Чехов прекратил бороться с выданным заботливой медсестрой халатом, который ни за что не желал прикрывать сразу оба его широченных плеча, с любопытством посмотрел на Крутикова, потом на меня. Не дождавшись поддержки с моей стороны, вцепился маленькими глазками в психиатра и деловито сказал:
– А, доктор, наконец-то мы встретились! Хотя, признаюсь, увидеть вас здесь не ожидал.
Крутиков спокойно выдержал его пронзительно-профессиональный взгляд, посмотрел вопросительно на сгорающую от любопытства Марию Ивановну.
– Товарищи из органов, – услужливо шепнула та, захлебываясь от счастья.
– Ах, вот как, – снисходительно проронил Крутиков.
Чехов крякнул, обнял медсестру за костлявые плечи и начал настойчиво подталкивать ее к двери, быстро шепча что-то на ухо. Медсестра, сосредоточенно кивая, послушно вышла за порог, но там неожиданно встрепенулась.
– Так нет же, – жизнерадостно заявила она во весь голос, – имя у больного теперича имеется! И фамилия тоже! Попов Игорь Геннадьевич.
Чехов развернул медсестру лицом к себе, сурово поинтересовался:
– Откуда информация?
– Тетка его нашлась, – торопливо пояснила медсестра, непроизвольно вытягиваясь по стойке «смирно». – Вчерась приехала, под вечер уже. Из-под этого, как его… Воронежа!
– Где тетка?
– В магазин побежала, за фруктами, – разочарованно сообщила Мария Ивановна, выражая крайнюю расстроенность тем, что не может предъявить недисциплинированную тетку полковнику сию минуту.
– Понятно. Мария Ивановна, – торжественно сказал Чехов, – благодарю за своевременно предоставленную информацию!

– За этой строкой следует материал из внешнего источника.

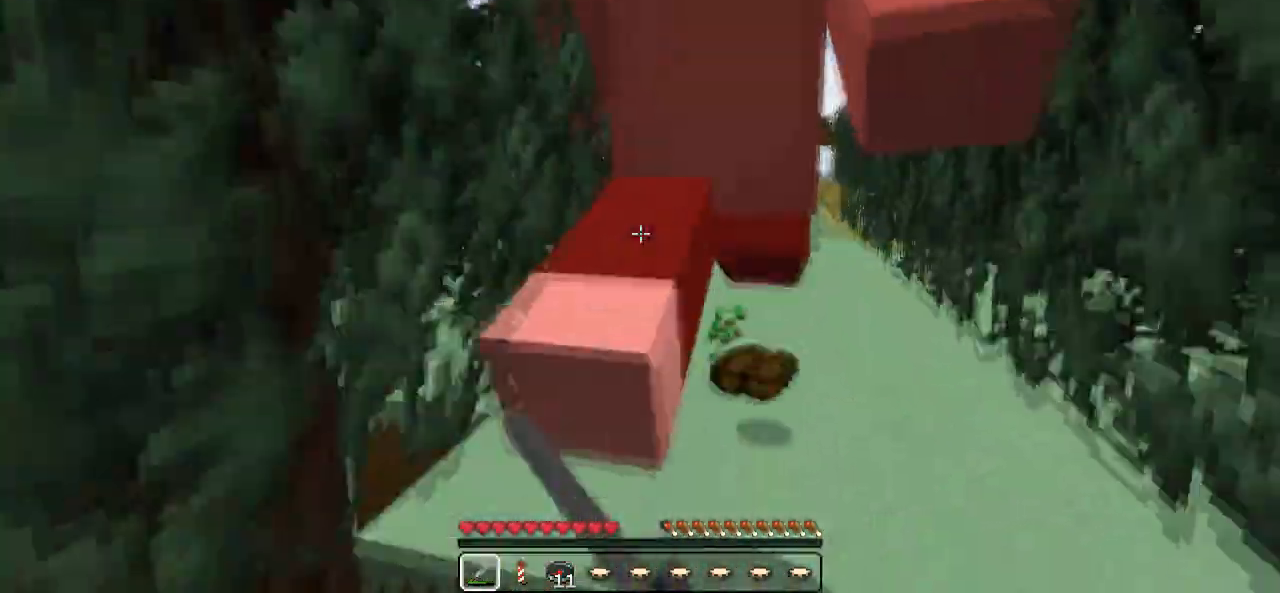
{"keys": ["w"], "events": []}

Медсестра просияла. Я ожидал, что она сейчас рявкнет что-то типа «Служу Советскому Союзу!», но старушка только коротко и многозначительно сказала:
– Всегда!
Потом проронила, адресуясь к остальным, то есть к нам, сирым:
– До свидания! – Признательно посмотрела на полковника. – Если понадоблюсь…
И строевым шагом удалилась.
– Старая закалка! – восхитился Чехов, плотно прикрывая дверь. – Ну-с, господа, на чем мы остановились?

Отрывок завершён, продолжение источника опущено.